Many promising athletes from Ghana's tertiary institutions earn scholarships to some of America's top universities where they gain the opportunity to further their careers through school support.
However following completion of collegiate education, former student-athletes who are unable to land support for a professional career, take up careers in more formal or even informal sectors.
This, according to Fuseini, is behind Ghana's failure to annex medals at the Olympics and World Championships since many top athletes 'give up' after college education.

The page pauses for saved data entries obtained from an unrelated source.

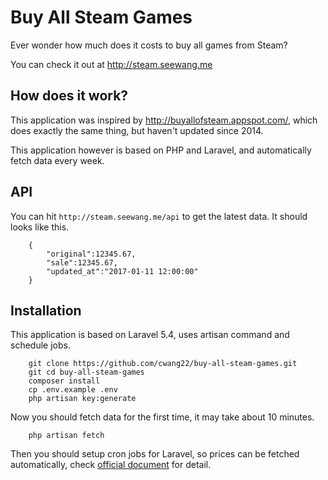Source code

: # Buy All Steam Games

Ever wonder how much does it costs to buy all games from Steam?

You can check it out at http://steam.seewang.me

## How does it work?
This application was inspired by http://buyallofsteam.appspot.com/, which does exactly the same thing, but haven't updated since 2014.</p>

This application however is based on PHP and Laravel, and automatically fetch data every week.

## API
You can hit `http://steam.seewang.me/api` to get the latest data. It should looks like this.

        {
            "original":12345.67,
            "sale":12345.67,
            "updated_at":"2017-01-11 12:00:00"
        }
## Installation
This application is based on Laravel 5.4, uses artisan command and schedule jobs.

        git clone https://github.com/cwang22/buy-all-steam-games.git
        git cd buy-all-steam-games
        composer install
        cp .env.example .env
        php artisan key:generate
        
Now you should fetch data for the first time, it may take about 10 minutes.
        
        php artisan fetch
        
Then you should setup cron jobs for Laravel, so prices can be fetched automatically, check [official document](https://laravel.com/docs/5.4/scheduling) for detail.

Currently, Ghana has a 'golden era' of athletes; Benjamin Azamati, Joseph Paul Amoah, Deborah Acquah, and Abigail Kwarteng, setting ablaze track and field. The quartet have set new national records in the current NCAA season and with this year's World Athletics Championships and Commonwealth Games fast approaching, Fuseini has urged the government to be proactive to help the athletes annex Gold medals for the country.
"Most of the athletes after completing school, stop sports because they need to feed themselves and pay bills. They can't use the small money they earn to pay for bills, pay for training facilities and coaches. That's why many [Ghanaian] athletes in the US don't continue after completing school.
"But if you look at other countries, like what Nigeria did with Blessing Okagbare, who was supported with $120,000 by the Nigerian government when she completed school. That was the seed money she used and look at how she has propelled Nigerian athletics.
"If we as a state can also support these our athletes to prevent them from working, by providing them with 5,000 a month and say 'don't work, you train between June to August. Get your coaches and enter the competitions you want to enter, but we want you to give us results at the Olympic Games, World Championships and Commonwealth Games. If you don't get the results for us, next time, we won't support you with that kind of funding'," Fuseini said on the JoySports Link.
Azamati and Acquah are only the first Ghanaian athletes to occupy number one and two of their respective disciplines simultaneously, and with the Commonwealth Games as well as world championships on the horizon, Ghana has the best opportunity to end a 56-year wait for a gold medal.
The quest to drive state support starts on May 10, 2022 as JoySports hosts a roundtable with stakeholders and athletes, to carve a strategy for Ghana's gold chase.